** Task directions **
I need the number of lines in the following entries that hold the word "konstrukcí", and no other text.

---------- Records for the task ----------

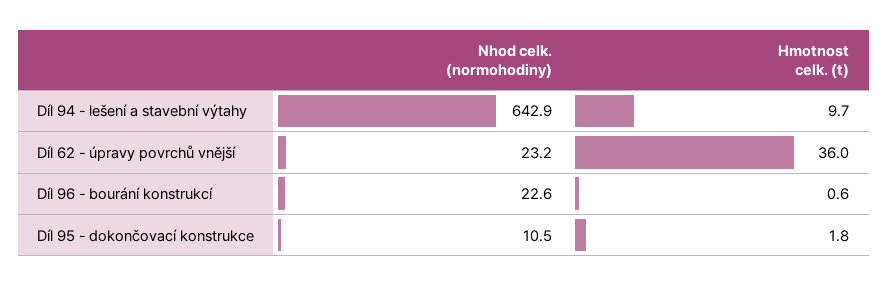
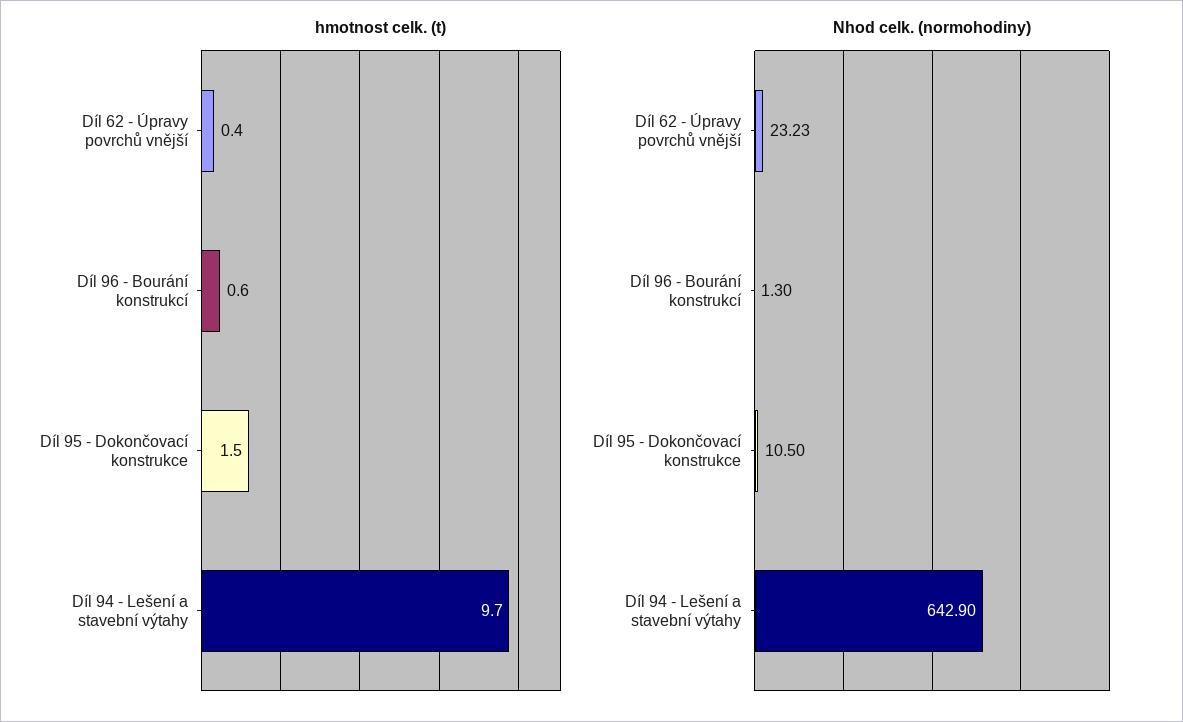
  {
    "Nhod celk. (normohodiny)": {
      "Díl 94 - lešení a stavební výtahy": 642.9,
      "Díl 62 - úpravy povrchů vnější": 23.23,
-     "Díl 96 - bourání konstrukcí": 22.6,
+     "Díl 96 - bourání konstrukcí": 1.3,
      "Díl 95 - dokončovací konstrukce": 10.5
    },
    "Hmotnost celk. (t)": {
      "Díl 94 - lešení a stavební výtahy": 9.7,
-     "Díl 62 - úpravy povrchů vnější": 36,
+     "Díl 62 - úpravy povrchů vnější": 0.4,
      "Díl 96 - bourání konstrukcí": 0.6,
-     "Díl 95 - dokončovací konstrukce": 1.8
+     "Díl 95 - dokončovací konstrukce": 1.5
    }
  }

----------
---------- Records for the task ----------

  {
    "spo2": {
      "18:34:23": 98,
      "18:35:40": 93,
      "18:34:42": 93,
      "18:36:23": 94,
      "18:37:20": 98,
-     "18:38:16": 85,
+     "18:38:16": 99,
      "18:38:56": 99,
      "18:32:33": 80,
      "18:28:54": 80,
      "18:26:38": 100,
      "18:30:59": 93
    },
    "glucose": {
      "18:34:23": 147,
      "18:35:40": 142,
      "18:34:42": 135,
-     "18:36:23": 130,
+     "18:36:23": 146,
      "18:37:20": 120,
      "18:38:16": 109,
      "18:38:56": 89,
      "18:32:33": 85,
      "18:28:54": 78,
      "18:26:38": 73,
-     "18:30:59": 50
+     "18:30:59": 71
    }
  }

----------

** Final answer **
3